§ **DATA SUPPLIED**
_____
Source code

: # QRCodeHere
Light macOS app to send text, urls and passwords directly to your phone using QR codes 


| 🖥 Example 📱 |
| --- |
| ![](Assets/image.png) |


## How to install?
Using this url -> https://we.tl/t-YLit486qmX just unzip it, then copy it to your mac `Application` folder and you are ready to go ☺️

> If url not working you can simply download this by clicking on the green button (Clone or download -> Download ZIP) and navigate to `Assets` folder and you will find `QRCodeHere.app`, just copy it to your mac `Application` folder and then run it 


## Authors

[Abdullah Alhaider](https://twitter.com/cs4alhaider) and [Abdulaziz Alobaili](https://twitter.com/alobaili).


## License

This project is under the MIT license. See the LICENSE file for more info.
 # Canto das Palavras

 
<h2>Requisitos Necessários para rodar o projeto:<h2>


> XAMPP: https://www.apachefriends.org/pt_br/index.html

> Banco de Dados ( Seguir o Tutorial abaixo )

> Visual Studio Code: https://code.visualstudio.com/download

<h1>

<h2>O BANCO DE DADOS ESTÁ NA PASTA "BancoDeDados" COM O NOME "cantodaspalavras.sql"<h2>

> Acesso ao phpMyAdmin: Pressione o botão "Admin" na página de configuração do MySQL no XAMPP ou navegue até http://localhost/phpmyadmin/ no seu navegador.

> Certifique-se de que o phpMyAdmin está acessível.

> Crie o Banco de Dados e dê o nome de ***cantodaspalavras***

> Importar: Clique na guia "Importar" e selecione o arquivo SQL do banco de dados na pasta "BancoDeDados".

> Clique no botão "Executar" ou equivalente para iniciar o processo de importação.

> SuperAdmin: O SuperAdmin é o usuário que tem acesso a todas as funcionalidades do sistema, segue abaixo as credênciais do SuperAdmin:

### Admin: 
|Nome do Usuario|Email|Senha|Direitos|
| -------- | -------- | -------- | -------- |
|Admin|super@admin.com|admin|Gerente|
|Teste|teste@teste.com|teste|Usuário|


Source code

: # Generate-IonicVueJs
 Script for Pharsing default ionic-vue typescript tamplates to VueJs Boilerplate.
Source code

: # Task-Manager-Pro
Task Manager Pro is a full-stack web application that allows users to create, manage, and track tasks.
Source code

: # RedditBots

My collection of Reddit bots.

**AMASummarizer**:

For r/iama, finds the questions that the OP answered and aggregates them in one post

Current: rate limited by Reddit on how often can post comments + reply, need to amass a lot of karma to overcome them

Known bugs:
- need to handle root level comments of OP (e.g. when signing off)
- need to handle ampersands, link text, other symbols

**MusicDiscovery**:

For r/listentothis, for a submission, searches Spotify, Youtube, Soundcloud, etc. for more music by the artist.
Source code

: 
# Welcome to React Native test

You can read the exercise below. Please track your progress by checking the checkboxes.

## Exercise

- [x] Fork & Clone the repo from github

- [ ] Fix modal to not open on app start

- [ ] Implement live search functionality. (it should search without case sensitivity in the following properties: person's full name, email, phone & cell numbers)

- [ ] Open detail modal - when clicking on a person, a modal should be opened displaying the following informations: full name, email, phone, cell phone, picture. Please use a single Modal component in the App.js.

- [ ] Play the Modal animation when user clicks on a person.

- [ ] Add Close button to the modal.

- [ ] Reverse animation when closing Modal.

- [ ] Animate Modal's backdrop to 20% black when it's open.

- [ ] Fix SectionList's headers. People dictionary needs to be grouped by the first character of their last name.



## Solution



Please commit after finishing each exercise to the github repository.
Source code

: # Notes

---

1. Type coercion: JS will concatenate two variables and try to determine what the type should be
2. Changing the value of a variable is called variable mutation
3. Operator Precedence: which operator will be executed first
_____
§ **WHAT YOU SHOULD DO**
Return each line above where the word "comments" shows up.

§ **TASK OUTPUT**
Current: rate limited by Reddit on how often can post comments + reply, need to amass a lot of karma to overcome them
- need to handle root level comments of OP (e.g. when signing off)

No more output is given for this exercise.